PHP Advanced Transfer Manager multiple vulnerabilities

Source: Internet
Author: User
Tags configuration settings valid zip
Information provided: security bulletin (or clue) provide hotline: 51cto.editor@gmail.com
Vulnerability Category: Enter a confirmation vulnerability
Attack Type: Remote attack
Release Date: 2005-09-20
Renew Date: 2005-09-20
Affected systems: PHP Advanced Transfer Manager 1.x
Security system: None
Vulnerability Speaker: Rgod
Vulnerability Description: Secunia advisory:sa16867
PHP Advanced Transfer Manager Composite Vulnerability
Rgod has reported some vulnerabilities and security issues in the PHP Advanced Transfer Manager. A malicious attacker could exploit a vulnerability that could reveal system information and sensitive information, and might also perform a cross script attack.
1. The input for the "Current_dir" and "filename" parameters in "txt.php", "htm.php", "html.php" and "zip.php" is not valid until the file is displayed. An attacker exploits vulnerabilities to reveal the contents of a malicious file through a directory-barrier attack.
2. An attacker exploiting vulnerabilities could reveal certain PHP configuration settings by accessing the "test.php" script directly.
3. The input of "font", "Normalfontcolor" and "mess[31" parameters in "txt.php" is not valid until feedback is given to the user. When a user browses to an affected network, an attacker exploits the vulnerability to execute malicious HTML code and malicious scripting code.
Vulnerabilities and security issues are found in the PHP Advanced Transfer Manager version 1.30, and other versions may also be affected.
Test method: None
Workaround: Edit the code to confirm that the input is valid and restrict access to the "test.php" script.
Program Download: Http://phpatm.free.fr/archive/phpATM_130.zip


Contact Us

The content source of this page is from Internet, which doesn't represent Alibaba Cloud's opinion; products and services mentioned on that page don't have any relationship with Alibaba Cloud. If the content of the page makes you feel confusing, please write us an email, we will handle the problem within 5 days after receiving your email.

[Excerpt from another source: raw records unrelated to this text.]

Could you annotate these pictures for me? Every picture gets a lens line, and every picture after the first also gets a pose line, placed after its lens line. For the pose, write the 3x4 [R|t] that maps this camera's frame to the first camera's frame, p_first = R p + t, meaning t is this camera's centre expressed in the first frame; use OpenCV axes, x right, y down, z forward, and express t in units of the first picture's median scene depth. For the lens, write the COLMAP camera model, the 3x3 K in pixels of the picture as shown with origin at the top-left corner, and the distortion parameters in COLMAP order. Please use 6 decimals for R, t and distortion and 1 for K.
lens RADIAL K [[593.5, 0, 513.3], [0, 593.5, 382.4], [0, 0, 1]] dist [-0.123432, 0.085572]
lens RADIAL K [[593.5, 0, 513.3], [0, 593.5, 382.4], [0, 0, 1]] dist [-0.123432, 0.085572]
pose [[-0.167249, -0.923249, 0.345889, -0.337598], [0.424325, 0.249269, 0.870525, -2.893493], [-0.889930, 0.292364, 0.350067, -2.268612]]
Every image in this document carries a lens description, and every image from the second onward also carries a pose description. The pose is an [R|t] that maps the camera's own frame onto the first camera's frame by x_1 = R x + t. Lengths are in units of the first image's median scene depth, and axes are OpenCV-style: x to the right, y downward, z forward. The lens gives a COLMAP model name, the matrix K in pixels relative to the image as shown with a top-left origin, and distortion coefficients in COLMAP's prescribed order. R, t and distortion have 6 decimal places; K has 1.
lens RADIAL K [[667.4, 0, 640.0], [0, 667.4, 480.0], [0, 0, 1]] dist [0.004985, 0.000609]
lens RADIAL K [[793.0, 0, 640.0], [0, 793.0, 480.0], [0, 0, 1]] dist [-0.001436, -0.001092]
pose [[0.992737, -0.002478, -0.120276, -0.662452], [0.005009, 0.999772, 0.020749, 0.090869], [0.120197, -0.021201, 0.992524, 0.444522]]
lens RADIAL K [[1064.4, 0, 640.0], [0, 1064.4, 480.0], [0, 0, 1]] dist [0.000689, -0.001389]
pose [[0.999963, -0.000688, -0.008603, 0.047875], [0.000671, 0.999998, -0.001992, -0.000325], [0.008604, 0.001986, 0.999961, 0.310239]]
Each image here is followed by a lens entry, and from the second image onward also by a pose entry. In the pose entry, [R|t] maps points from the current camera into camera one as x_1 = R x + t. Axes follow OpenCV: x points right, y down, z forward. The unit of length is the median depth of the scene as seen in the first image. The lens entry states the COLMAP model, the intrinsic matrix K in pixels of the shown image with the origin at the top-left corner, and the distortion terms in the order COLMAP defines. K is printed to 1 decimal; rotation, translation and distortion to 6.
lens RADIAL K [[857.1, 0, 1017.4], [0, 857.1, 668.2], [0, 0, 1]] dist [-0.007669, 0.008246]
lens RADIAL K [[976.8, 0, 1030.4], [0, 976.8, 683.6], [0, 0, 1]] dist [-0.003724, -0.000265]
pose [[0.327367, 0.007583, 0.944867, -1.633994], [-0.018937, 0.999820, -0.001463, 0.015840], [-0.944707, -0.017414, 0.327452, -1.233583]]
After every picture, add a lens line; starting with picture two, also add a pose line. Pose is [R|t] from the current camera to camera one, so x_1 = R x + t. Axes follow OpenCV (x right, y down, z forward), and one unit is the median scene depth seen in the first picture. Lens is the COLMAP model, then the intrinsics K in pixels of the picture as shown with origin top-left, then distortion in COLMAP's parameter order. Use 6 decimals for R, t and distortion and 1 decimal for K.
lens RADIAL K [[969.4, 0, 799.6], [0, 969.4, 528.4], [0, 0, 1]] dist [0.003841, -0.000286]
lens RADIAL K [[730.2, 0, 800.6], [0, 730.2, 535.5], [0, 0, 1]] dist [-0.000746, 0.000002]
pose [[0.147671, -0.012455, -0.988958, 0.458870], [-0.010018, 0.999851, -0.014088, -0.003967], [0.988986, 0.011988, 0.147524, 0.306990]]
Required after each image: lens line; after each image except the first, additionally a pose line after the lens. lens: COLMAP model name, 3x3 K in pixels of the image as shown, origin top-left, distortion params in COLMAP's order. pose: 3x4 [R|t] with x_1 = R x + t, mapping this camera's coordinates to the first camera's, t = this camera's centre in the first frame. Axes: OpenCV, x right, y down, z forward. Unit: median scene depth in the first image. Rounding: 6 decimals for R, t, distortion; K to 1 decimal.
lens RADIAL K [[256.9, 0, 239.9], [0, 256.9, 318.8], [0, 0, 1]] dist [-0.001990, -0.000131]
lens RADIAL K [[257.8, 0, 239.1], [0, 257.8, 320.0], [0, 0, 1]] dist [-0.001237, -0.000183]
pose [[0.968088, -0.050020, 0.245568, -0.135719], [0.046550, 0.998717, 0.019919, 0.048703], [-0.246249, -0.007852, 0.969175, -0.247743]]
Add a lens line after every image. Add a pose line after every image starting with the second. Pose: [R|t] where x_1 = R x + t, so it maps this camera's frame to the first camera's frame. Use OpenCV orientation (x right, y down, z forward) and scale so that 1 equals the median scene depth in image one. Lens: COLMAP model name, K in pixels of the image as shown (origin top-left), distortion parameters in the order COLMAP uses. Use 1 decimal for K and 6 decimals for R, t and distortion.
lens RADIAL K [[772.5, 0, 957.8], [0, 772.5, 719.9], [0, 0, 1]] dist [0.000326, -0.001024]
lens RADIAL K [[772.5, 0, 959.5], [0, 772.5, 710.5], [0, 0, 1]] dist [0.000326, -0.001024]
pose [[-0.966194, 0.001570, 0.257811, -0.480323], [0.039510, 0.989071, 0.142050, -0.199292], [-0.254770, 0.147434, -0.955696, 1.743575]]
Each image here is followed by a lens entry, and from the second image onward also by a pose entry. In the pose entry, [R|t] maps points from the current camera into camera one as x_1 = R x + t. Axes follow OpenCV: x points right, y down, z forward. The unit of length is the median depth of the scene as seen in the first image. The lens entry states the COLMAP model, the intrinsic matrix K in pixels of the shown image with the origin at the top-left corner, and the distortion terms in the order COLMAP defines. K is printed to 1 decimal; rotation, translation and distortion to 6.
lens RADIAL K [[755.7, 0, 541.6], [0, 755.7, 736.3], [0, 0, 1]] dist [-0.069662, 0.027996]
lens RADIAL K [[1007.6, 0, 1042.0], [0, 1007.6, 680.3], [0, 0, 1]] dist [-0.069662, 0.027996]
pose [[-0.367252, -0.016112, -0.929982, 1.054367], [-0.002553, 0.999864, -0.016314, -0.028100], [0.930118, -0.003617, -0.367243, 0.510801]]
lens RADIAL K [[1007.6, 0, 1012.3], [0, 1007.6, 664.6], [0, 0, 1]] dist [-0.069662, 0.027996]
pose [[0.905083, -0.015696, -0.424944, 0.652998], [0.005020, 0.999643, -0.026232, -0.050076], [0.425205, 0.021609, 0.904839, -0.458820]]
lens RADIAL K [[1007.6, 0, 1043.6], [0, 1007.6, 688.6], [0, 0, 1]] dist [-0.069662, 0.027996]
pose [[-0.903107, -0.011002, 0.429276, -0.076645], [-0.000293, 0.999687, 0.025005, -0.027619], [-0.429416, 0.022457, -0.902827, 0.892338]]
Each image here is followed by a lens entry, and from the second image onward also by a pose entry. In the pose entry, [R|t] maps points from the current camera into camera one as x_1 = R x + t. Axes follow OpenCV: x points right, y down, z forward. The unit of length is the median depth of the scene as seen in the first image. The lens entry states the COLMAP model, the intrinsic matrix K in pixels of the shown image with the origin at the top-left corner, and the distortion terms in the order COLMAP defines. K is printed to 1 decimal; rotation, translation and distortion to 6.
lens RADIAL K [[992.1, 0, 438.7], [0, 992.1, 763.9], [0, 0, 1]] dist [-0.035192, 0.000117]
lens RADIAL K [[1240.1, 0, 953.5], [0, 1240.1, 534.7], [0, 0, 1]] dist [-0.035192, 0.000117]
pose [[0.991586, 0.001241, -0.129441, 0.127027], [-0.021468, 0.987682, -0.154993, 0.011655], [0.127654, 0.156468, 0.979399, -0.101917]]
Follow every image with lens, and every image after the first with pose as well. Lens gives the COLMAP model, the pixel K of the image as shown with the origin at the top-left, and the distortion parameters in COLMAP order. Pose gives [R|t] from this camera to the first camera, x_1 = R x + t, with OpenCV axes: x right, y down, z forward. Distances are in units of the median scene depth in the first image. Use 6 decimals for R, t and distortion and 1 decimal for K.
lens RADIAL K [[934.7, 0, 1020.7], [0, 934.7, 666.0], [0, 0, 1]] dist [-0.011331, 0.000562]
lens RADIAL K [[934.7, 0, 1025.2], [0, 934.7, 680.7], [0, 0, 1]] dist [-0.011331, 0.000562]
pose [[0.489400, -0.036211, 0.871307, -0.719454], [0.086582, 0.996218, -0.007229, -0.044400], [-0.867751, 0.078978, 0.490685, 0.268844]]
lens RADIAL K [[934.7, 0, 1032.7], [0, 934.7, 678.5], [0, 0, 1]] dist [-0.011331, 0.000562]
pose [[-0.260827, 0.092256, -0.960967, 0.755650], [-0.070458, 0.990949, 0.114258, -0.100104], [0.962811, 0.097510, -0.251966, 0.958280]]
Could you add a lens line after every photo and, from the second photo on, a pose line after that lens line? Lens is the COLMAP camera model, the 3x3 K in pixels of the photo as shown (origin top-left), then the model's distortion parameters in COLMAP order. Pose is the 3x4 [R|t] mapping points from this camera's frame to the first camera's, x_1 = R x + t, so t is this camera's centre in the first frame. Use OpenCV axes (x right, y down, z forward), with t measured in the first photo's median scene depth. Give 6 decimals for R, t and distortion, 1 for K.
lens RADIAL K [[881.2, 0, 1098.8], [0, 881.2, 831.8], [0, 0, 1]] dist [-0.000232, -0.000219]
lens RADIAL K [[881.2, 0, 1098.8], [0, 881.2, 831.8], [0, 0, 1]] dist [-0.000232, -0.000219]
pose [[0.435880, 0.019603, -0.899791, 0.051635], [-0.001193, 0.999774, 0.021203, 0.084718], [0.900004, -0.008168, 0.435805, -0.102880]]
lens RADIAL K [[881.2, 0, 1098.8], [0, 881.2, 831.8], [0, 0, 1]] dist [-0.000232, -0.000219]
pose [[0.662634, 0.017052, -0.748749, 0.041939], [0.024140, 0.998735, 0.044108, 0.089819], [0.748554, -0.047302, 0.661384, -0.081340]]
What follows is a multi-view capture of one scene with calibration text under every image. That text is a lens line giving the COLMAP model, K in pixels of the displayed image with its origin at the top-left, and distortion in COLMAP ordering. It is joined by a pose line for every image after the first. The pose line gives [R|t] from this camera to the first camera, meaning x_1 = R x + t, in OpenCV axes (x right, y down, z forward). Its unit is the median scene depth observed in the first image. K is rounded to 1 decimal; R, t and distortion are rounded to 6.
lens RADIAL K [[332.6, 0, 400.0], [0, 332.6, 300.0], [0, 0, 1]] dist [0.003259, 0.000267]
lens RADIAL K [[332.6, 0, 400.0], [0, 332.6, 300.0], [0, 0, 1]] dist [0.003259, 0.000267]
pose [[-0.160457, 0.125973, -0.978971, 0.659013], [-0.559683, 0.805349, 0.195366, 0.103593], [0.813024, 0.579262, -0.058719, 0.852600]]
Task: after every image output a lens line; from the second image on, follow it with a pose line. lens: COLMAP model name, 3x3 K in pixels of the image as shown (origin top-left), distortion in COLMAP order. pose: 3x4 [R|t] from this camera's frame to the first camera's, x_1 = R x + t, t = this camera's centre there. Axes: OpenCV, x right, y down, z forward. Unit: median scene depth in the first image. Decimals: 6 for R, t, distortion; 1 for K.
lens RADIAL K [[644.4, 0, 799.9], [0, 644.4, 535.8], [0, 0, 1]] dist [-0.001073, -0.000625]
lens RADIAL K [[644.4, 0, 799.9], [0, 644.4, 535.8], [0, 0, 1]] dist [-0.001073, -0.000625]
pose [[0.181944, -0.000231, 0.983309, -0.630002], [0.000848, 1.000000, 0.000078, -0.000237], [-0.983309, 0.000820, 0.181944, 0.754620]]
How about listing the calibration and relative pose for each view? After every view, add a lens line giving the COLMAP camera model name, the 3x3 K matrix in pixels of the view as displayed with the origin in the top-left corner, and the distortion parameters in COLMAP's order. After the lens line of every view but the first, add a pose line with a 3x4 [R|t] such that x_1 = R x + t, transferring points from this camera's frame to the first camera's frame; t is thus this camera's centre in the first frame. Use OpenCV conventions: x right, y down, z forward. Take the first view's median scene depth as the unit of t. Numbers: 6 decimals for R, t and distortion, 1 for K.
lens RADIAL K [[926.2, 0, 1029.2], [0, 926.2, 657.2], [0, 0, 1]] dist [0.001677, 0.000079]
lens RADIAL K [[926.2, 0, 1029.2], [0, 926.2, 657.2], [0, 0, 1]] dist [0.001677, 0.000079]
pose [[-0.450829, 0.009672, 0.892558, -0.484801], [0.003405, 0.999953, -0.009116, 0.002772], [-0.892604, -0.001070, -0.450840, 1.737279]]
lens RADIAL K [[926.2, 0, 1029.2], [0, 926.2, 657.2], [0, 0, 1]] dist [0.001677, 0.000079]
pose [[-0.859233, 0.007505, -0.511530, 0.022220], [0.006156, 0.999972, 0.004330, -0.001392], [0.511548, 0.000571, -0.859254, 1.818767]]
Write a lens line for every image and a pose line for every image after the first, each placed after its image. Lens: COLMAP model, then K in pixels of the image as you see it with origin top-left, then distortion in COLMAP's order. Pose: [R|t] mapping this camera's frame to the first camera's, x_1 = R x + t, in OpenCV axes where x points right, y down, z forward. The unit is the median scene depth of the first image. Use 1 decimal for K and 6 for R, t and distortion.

If you find any instances of plagiarism from the community, please send an email to: info-contact@alibabacloud.com and provide relevant evidence. A staff member will contact you within 5 working days.

A Free Trial That Lets You Build Big!

Start building with 50+ products and up to 12 months usage for Elastic Compute Service

  • Sales Support

    1 on 1 presale consultation

  • After-Sales Support

    24/7 Technical Support 6 Free Tickets per Quarter Faster Response

  • Alibaba Cloud offers highly flexible support services tailored to meet your exact needs.